Ганс жил в деревянном доме напротив ворот собора. У них был только один сын, и он был таким хрупким, что они не знали, какому ремеслу он сможет научиться, когда вырастет. Тем временем они научили его читать и писать. Мальчика окрестили Йоханом, потому что он родился в День Святого Иоанна. Когда Йохан был совсем маленьким мальчиком, ему нравилось слушать звуки органа в большом соборе, и по вечерам он часами сидел в темноте, слушая органиста.
Органистом был старик по имени Доктор Себастьян, на нем был напудренный парик и большие очки в черепаховой оправе. Когда он играл на органе, огромном инструменте с пятью клавишами, окна дрожали во всех домах, расположенных вокруг собора.
Доктор Себастьян вскоре заметил маленького Йохана и позволил ему подняться к органу. Пока он играл, Йохан обычно сидел тихо, как мышь, и смотрел, как он вытаскивает упоры и играет ногами так же искусно, как и руками. У Доктора Себастьяна был ученик по имени Франц, парень с вьющимися каштановыми волосами и большими карими глазами. Франц упражнялся на органе каждый день, но Доктор Себастьян был строг с ним, и Францу не разрешалось играть на органе во время Большой мессы по воскресеньям. Однажды Йохан спросил Доктора Себастьяна, не потому ли это, что Франц плохо играл, и Доктор Себастьян сказал:
– Францу предстоит многому научиться, и его нужно обучить, но однажды, когда он выучит все, чему я могу его научить, он сможет научить меня тому, чему я не смогу научиться.
Йохан не понимал, что это значит, но догадывался, что Доктор Себастьян хорошего мнения о Франце, несмотря на то, что был с ним так строг. Йохан думал, что Франц был самым замечательным исполнителем в мире, и в то время как Доктор Себастьян заставлял орган говорить только глубокими одиночными тонами и использовал только открытые остановки и гулкие басовые ноты педалей, Франц, когда Доктора Себастьяна не было рядом и он не мог услышать, заставлял орган вздыхать и говорить, как замок, полный духов, и Йохан думал, что это замечательно.
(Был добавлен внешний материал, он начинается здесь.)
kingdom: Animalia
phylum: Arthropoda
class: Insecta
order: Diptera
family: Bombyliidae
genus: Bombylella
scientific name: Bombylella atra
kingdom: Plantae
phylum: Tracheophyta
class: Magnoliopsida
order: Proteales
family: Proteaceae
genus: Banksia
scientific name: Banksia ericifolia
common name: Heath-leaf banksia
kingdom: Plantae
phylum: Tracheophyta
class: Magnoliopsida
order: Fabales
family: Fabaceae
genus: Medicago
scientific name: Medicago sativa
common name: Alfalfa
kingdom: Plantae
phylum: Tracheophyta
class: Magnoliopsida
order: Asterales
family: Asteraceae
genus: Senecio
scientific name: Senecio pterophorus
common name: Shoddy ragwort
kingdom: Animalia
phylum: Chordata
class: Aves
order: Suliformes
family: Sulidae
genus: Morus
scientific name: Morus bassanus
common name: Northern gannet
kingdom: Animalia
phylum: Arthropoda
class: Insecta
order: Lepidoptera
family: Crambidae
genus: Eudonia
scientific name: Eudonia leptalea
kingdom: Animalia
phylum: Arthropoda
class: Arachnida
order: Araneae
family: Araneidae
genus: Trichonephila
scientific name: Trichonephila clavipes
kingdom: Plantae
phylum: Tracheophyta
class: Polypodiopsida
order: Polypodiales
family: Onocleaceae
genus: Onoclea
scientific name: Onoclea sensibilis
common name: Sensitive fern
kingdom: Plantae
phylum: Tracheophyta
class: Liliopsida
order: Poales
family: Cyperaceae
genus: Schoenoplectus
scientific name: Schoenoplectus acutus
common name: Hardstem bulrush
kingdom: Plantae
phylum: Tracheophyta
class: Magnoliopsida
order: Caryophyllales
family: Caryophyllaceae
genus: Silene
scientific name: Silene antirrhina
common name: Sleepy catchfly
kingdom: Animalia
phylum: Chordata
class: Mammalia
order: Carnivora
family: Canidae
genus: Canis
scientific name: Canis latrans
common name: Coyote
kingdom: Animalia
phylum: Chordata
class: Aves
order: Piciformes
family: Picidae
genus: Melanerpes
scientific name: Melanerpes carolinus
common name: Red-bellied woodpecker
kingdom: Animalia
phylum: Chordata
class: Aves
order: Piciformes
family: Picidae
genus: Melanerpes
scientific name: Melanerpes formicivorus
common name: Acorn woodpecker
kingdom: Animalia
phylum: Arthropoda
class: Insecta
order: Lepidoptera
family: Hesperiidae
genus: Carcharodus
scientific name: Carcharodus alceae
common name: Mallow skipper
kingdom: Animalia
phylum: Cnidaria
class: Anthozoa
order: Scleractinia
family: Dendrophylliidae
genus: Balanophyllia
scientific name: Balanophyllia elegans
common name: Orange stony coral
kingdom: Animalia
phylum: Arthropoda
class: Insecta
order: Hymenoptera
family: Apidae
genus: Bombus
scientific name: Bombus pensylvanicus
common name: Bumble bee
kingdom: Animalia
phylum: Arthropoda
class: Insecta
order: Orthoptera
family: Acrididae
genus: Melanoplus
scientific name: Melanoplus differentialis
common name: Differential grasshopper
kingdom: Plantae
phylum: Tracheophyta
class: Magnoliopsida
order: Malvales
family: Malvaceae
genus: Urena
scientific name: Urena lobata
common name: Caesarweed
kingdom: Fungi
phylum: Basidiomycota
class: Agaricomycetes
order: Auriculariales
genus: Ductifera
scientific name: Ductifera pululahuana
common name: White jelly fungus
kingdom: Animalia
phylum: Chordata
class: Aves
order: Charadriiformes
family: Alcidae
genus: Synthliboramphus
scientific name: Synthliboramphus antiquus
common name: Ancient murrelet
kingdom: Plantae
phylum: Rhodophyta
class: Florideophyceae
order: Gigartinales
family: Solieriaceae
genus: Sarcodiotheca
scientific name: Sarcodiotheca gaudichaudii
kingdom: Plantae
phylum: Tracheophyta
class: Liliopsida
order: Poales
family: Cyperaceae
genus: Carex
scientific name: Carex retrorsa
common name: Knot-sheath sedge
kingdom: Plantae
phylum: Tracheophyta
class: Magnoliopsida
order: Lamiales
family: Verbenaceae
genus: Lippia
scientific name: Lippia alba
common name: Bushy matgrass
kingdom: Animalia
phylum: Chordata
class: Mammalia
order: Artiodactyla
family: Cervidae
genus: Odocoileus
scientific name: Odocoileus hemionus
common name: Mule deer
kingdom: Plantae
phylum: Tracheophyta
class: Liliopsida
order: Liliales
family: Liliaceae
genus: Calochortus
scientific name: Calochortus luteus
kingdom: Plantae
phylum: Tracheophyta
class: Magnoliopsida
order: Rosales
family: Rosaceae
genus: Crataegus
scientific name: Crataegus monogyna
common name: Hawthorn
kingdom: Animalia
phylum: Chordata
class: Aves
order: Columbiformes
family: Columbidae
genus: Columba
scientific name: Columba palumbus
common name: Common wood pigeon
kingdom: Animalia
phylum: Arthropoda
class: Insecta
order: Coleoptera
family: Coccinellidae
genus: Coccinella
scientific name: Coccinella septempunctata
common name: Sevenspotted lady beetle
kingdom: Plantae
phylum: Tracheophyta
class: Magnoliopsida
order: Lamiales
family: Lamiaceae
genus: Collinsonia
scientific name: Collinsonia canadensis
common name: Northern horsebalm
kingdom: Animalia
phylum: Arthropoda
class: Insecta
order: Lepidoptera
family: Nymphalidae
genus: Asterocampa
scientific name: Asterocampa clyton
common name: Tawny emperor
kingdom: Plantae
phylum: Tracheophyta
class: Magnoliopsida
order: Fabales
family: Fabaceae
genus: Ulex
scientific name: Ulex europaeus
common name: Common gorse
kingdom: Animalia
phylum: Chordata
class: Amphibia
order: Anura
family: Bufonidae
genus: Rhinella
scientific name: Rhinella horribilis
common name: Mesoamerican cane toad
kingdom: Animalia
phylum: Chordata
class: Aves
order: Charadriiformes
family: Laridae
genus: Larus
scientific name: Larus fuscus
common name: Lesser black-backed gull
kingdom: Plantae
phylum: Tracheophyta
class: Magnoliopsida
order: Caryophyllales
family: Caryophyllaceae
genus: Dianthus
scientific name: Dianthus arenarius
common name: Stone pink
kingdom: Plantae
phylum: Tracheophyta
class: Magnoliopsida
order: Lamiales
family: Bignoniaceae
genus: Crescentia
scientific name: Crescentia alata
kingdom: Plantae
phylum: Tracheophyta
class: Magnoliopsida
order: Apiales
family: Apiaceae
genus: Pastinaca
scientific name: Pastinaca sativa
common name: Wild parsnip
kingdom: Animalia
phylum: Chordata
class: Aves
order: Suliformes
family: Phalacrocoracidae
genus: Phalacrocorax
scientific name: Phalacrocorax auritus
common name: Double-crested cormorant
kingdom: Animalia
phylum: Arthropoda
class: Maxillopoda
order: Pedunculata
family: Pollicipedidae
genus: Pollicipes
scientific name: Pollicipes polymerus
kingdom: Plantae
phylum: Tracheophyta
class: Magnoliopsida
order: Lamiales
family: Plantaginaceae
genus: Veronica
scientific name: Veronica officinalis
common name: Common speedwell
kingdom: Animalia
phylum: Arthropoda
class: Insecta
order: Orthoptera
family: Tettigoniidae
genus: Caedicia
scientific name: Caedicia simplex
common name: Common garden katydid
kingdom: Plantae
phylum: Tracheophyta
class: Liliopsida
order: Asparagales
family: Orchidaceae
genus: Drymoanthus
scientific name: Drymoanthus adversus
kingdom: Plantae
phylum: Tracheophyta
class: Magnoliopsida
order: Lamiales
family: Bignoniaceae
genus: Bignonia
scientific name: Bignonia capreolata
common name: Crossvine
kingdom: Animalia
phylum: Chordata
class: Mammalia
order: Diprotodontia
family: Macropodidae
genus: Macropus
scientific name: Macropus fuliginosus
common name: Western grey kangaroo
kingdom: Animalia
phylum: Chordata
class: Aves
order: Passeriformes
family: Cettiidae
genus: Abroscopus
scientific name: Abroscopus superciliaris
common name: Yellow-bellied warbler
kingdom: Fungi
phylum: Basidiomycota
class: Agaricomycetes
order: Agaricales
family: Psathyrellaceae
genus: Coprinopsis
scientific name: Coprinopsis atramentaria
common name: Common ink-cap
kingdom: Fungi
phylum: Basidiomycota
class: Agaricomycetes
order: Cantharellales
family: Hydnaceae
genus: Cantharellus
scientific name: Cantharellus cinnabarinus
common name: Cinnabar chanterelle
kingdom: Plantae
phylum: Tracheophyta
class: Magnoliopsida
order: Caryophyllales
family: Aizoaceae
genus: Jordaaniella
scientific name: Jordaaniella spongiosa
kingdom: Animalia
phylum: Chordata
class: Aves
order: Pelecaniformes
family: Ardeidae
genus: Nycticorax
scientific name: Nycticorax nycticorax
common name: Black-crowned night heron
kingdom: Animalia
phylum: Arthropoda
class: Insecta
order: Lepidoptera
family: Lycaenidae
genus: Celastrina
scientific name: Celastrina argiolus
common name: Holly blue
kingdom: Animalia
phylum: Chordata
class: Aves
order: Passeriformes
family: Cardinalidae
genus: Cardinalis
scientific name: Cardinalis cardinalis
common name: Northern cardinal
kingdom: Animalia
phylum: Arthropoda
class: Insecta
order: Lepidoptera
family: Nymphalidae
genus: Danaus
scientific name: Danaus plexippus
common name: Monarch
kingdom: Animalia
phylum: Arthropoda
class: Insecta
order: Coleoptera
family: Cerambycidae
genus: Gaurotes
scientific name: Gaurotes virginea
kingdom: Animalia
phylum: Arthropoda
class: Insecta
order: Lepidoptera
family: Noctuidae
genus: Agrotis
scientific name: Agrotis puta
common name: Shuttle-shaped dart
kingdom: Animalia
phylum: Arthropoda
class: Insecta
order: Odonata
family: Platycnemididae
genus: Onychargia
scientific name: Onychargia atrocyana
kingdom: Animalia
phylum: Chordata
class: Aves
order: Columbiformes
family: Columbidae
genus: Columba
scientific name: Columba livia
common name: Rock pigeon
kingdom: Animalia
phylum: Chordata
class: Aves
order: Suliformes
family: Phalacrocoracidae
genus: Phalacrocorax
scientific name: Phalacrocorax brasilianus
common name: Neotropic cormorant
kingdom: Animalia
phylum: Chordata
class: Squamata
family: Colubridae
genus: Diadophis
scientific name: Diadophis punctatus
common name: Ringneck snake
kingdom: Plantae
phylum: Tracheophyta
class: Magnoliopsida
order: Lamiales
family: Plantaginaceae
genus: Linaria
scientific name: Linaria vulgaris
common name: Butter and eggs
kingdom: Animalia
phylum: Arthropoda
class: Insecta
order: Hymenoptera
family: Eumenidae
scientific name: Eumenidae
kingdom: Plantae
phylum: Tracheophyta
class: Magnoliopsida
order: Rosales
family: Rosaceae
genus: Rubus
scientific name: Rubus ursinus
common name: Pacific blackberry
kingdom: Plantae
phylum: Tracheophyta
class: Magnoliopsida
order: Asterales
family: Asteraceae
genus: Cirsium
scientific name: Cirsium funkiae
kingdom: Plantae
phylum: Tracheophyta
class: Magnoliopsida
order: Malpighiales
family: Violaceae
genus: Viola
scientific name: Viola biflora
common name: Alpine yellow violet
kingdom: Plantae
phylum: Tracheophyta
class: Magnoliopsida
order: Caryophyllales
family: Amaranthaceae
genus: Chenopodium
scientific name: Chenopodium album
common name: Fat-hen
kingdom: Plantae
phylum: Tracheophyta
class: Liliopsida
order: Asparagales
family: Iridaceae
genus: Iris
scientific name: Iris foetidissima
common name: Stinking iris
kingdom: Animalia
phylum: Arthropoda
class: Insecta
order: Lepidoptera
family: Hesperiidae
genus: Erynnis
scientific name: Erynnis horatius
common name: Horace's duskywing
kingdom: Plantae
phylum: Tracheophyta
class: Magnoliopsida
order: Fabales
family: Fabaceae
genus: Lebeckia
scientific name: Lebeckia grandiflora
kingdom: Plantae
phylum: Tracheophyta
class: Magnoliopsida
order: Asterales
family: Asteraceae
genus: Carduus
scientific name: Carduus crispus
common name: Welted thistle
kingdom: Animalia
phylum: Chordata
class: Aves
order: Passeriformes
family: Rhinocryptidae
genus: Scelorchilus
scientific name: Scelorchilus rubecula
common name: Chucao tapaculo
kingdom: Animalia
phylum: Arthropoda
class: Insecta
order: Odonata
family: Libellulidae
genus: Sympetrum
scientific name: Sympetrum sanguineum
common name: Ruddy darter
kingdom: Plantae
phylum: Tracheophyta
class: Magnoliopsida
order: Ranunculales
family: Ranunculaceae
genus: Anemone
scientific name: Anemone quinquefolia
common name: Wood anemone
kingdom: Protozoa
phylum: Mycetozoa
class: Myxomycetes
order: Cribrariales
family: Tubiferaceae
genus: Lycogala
Однажды, это было зимой, как раз перед Рождеством, и Йохану было восемь лет, Доктор Себастьян лежал в постели с сильной простудой, и он послал за Францем и сказал ему:
– Я никогда больше не встану с постели. Я отправляюсь туда, где услышу музыку, о которой мы здесь, на земле, только догадываемся. Ты должен играть на органе в Рождество. Я научил тебя всему, что знаю. Я был суров и груб с тобой, но, будучи музыкантом, ты знаешь, что если бы я не считал тебя достойным, я бы вообще не стал с тобой возиться. Меня щадили до тех пор, пока ты не был готов занять мое место, и теперь я могу уйти с миром, ибо знаю, что оставляю после себя достойного преемника. Я ругал тебя и дергал за уши, стучал по твоим пальцам и ругал твою игру, но в тебе есть то, чему я никогда не научился бы, даже если бы прожил двести лет. У тебя божественный дар, и как музыкант я недостоин расстегивать обувь того, кем ты будешь, ибо ты будешь играть на земле музыку, которую я сейчас услышу на Небесах!
После этого Доктор Себастьян сжал руку Франца и больше ничего не сказал. На следующий день он умер.